**ABOUT THIS TASK**. Please tally the lines below that contain the word "controlSignal" and reply with the total alone.

= Beginning of Section =

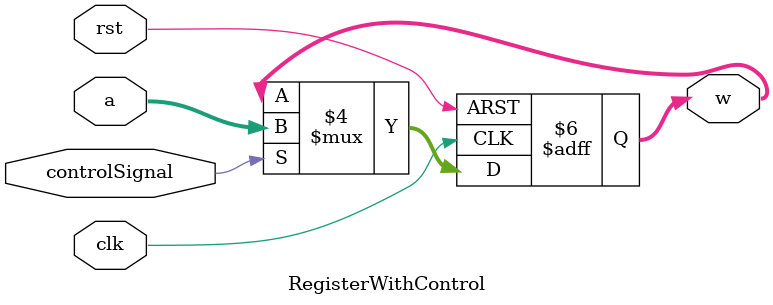
<source format=v>
module RegisterWithControl(clk, rst, controlSignal, a, w);
  input [31:0] a;
  input clk, rst, controlSignal;
  output reg [31:0] w;
  always @(posedge clk, posedge rst)
  begin
    if(rst == 1'b1)
      w <= 32'b0;
    else if(controlSignal == 1'b1)
      w <= a;
  end
endmodule


</source>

= End of Section =

**EXERCISE RESULT**. 3